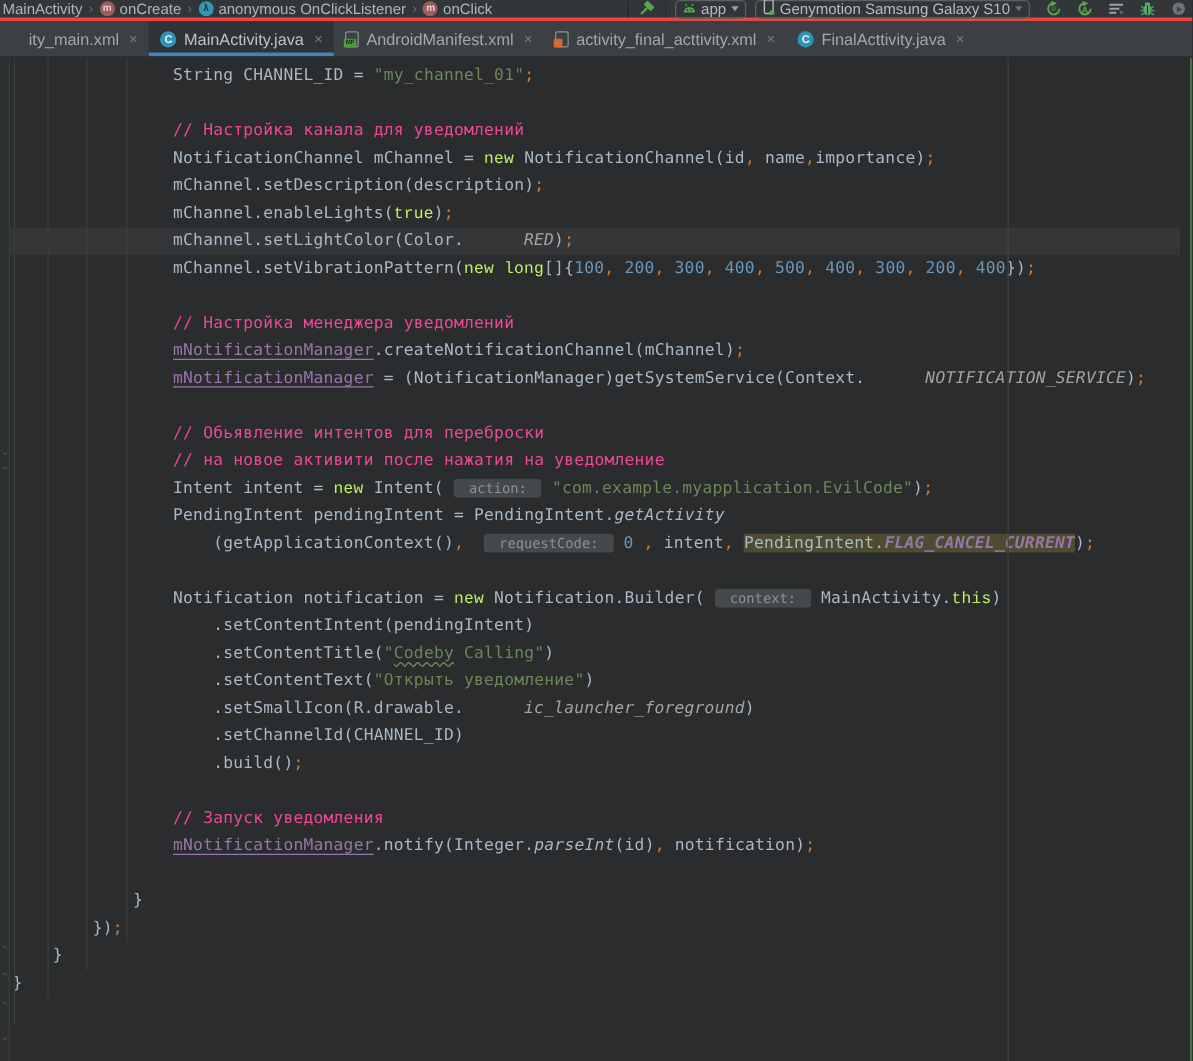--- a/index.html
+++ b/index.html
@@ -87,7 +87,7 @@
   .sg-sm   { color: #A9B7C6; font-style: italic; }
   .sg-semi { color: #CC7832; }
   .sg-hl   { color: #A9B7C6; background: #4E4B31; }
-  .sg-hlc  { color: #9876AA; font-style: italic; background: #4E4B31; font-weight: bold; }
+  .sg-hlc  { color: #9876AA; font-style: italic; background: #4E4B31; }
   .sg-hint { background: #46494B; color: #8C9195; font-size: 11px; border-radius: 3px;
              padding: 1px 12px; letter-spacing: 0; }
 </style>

········

__Your objective__. From the entries, count the lines that hold the string "color". Nothing but the number is needed.

__Result__. 6